(Records shown)

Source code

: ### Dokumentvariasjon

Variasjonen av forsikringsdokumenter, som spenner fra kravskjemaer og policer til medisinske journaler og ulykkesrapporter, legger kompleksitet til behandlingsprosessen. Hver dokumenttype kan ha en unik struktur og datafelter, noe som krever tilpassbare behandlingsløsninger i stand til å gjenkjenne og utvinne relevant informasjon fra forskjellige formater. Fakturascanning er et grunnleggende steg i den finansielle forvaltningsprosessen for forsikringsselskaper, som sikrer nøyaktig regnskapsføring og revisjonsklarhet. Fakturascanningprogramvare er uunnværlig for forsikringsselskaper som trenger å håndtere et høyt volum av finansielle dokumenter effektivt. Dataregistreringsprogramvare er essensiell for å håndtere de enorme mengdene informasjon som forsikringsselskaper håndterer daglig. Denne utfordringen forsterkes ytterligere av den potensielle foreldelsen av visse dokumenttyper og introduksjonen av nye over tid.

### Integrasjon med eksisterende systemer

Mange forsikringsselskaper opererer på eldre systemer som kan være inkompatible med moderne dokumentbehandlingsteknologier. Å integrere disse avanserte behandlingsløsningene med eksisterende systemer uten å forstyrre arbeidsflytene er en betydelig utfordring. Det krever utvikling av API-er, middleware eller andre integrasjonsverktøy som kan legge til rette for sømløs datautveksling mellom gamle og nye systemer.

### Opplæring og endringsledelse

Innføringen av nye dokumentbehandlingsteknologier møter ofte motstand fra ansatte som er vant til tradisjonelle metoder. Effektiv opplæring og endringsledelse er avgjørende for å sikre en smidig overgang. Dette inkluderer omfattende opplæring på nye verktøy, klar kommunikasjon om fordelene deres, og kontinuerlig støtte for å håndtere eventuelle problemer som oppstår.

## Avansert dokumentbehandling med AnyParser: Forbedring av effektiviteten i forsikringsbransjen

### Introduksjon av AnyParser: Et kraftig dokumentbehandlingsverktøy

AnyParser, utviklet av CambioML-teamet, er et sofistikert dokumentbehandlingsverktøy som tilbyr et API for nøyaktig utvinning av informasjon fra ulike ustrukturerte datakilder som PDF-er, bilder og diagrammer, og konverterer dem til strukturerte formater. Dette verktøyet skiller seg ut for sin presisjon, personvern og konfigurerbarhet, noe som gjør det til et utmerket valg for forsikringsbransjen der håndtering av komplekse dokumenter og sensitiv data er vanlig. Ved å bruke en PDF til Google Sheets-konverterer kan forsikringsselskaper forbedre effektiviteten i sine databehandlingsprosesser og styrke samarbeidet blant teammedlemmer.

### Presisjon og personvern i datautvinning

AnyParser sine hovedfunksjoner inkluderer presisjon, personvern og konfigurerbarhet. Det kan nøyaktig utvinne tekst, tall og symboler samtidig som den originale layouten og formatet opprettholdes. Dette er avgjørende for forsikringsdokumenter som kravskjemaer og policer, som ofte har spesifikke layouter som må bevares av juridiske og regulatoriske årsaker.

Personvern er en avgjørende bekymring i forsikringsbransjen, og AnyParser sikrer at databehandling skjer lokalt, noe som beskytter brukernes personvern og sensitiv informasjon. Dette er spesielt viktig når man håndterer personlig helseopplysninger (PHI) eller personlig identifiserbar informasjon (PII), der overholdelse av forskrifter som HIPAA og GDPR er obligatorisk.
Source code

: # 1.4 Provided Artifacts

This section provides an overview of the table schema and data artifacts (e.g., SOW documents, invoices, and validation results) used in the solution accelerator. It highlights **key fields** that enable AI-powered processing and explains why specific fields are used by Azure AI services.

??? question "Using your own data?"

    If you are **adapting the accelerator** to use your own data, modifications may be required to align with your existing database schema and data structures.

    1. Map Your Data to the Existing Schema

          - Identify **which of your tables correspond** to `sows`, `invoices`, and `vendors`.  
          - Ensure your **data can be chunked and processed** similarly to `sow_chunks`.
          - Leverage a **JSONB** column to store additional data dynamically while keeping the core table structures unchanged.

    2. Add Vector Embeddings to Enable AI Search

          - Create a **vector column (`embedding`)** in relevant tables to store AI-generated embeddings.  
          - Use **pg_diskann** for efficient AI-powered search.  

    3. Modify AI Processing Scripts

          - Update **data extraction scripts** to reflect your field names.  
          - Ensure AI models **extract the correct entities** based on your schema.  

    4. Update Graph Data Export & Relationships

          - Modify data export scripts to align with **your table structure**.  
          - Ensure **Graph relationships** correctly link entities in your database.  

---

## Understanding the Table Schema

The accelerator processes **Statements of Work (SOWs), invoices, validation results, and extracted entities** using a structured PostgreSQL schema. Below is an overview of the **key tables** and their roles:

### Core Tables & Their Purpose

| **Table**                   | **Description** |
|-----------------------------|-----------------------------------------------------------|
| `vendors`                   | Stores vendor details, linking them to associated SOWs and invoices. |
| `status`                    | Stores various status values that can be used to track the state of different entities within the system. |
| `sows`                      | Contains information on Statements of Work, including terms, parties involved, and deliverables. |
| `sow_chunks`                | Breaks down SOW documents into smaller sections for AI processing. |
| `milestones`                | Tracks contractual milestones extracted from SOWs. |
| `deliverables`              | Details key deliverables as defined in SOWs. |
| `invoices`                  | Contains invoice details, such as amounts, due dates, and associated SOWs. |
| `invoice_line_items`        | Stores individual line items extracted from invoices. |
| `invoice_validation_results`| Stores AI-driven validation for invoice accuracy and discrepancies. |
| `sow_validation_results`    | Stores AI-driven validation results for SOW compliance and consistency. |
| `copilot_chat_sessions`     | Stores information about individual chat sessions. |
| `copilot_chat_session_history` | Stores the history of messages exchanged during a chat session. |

(End Records shown)

All of the data above should be reproduced exactly, with nothing missing.

■ Reply:
Source code

: ### Dokumentvariasjon

Variasjonen av forsikringsdokumenter, som spenner fra kravskjemaer og policer til medisinske journaler og ulykkesrapporter, legger kompleksitet til behandlingsprosessen. Hver dokumenttype kan ha en unik struktur og datafelter, noe som krever tilpassbare behandlingsløsninger i stand til å gjenkjenne og utvinne relevant informasjon fra forskjellige formater. Fakturascanning er et grunnleggende steg i den finansielle forvaltningsprosessen for forsikringsselskaper, som sikrer nøyaktig regnskapsføring og revisjonsklarhet. Fakturascanningprogramvare er uunnværlig for forsikringsselskaper som trenger å håndtere et høyt volum av finansielle dokumenter effektivt. Dataregistreringsprogramvare er essensiell for å håndtere de enorme mengdene informasjon som forsikringsselskaper håndterer daglig. Denne utfordringen forsterkes ytterligere av den potensielle foreldelsen av visse dokumenttyper og introduksjonen av nye over tid.

### Integrasjon med eksisterende systemer

Mange forsikringsselskaper opererer på eldre systemer som kan være inkompatible med moderne dokumentbehandlingsteknologier. Å integrere disse avanserte behandlingsløsningene med eksisterende systemer uten å forstyrre arbeidsflytene er en betydelig utfordring. Det krever utvikling av API-er, middleware eller andre integrasjonsverktøy som kan legge til rette for sømløs datautveksling mellom gamle og nye systemer.

### Opplæring og endringsledelse

Innføringen av nye dokumentbehandlingsteknologier møter ofte motstand fra ansatte som er vant til tradisjonelle metoder. Effektiv opplæring og endringsledelse er avgjørende for å sikre en smidig overgang. Dette inkluderer omfattende opplæring på nye verktøy, klar kommunikasjon om fordelene deres, og kontinuerlig støtte for å håndtere eventuelle problemer som oppstår.

## Avansert dokumentbehandling med AnyParser: Forbedring av effektiviteten i forsikringsbransjen

### Introduksjon av AnyParser: Et kraftig dokumentbehandlingsverktøy

AnyParser, utviklet av CambioML-teamet, er et sofistikert dokumentbehandlingsverktøy som tilbyr et API for nøyaktig utvinning av informasjon fra ulike ustrukturerte datakilder som PDF-er, bilder og diagrammer, og konverterer dem til strukturerte formater. Dette verktøyet skiller seg ut for sin presisjon, personvern og konfigurerbarhet, noe som gjør det til et utmerket valg for forsikringsbransjen der håndtering av komplekse dokumenter og sensitiv data er vanlig. Ved å bruke en PDF til Google Sheets-konverterer kan forsikringsselskaper forbedre effektiviteten i sine databehandlingsprosesser og styrke samarbeidet blant teammedlemmer.

### Presisjon og personvern i datautvinning

AnyParser sine hovedfunksjoner inkluderer presisjon, personvern og konfigurerbarhet. Det kan nøyaktig utvinne tekst, tall og symboler samtidig som den originale layouten og formatet opprettholdes. Dette er avgjørende for forsikringsdokumenter som kravskjemaer og policer, som ofte har spesifikke layouter som må bevares av juridiske og regulatoriske årsaker.

Personvern er en avgjørende bekymring i forsikringsbransjen, og AnyParser sikrer at databehandling skjer lokalt, noe som beskytter brukernes personvern og sensitiv informasjon. Dette er spesielt viktig når man håndterer personlig helseopplysninger (PHI) eller personlig identifiserbar informasjon (PII), der overholdelse av forskrifter som HIPAA og GDPR er obligatorisk.
Source code

: # 1.4 Provided Artifacts

This section provides an overview of the table schema and data artifacts (e.g., SOW documents, invoices, and validation results) used in the solution accelerator. It highlights **key fields** that enable AI-powered processing and explains why specific fields are used by Azure AI services.

??? question "Using your own data?"

    If you are **adapting the accelerator** to use your own data, modifications may be required to align with your existing database schema and data structures.

    1. Map Your Data to the Existing Schema

          - Identify **which of your tables correspond** to `sows`, `invoices`, and `vendors`.  
          - Ensure your **data can be chunked and processed** similarly to `sow_chunks`.
          - Leverage a **JSONB** column to store additional data dynamically while keeping the core table structures unchanged.

    2. Add Vector Embeddings to Enable AI Search

          - Create a **vector column (`embedding`)** in relevant tables to store AI-generated embeddings.  
          - Use **pg_diskann** for efficient AI-powered search.  

    3. Modify AI Processing Scripts

          - Update **data extraction scripts** to reflect your field names.  
          - Ensure AI models **extract the correct entities** based on your schema.  

    4. Update Graph Data Export & Relationships

          - Modify data export scripts to align with **your table structure**.  
          - Ensure **Graph relationships** correctly link entities in your database.  

---

## Understanding the Table Schema

The accelerator processes **Statements of Work (SOWs), invoices, validation results, and extracted entities** using a structured PostgreSQL schema. Below is an overview of the **key tables** and their roles:

### Core Tables & Their Purpose

| **Table**                   | **Description** |
|-----------------------------|-----------------------------------------------------------|
| `vendors`                   | Stores vendor details, linking them to associated SOWs and invoices. |
| `status`                    | Stores various status values that can be used to track the state of different entities within the system. |
| `sows`                      | Contains information on Statements of Work, including terms, parties involved, and deliverables. |
| `sow_chunks`                | Breaks down SOW documents into smaller sections for AI processing. |
| `milestones`                | Tracks contractual milestones extracted from SOWs. |
| `deliverables`              | Details key deliverables as defined in SOWs. |
| `invoices`                  | Contains invoice details, such as amounts, due dates, and associated SOWs. |
| `invoice_line_items`        | Stores individual line items extracted from invoices. |
| `invoice_validation_results`| Stores AI-driven validation for invoice accuracy and discrepancies. |
| `sow_validation_results`    | Stores AI-driven validation results for SOW compliance and consistency. |
| `copilot_chat_sessions`     | Stores information about individual chat sessions. |
| `copilot_chat_session_history` | Stores the history of messages exchanged during a chat session. |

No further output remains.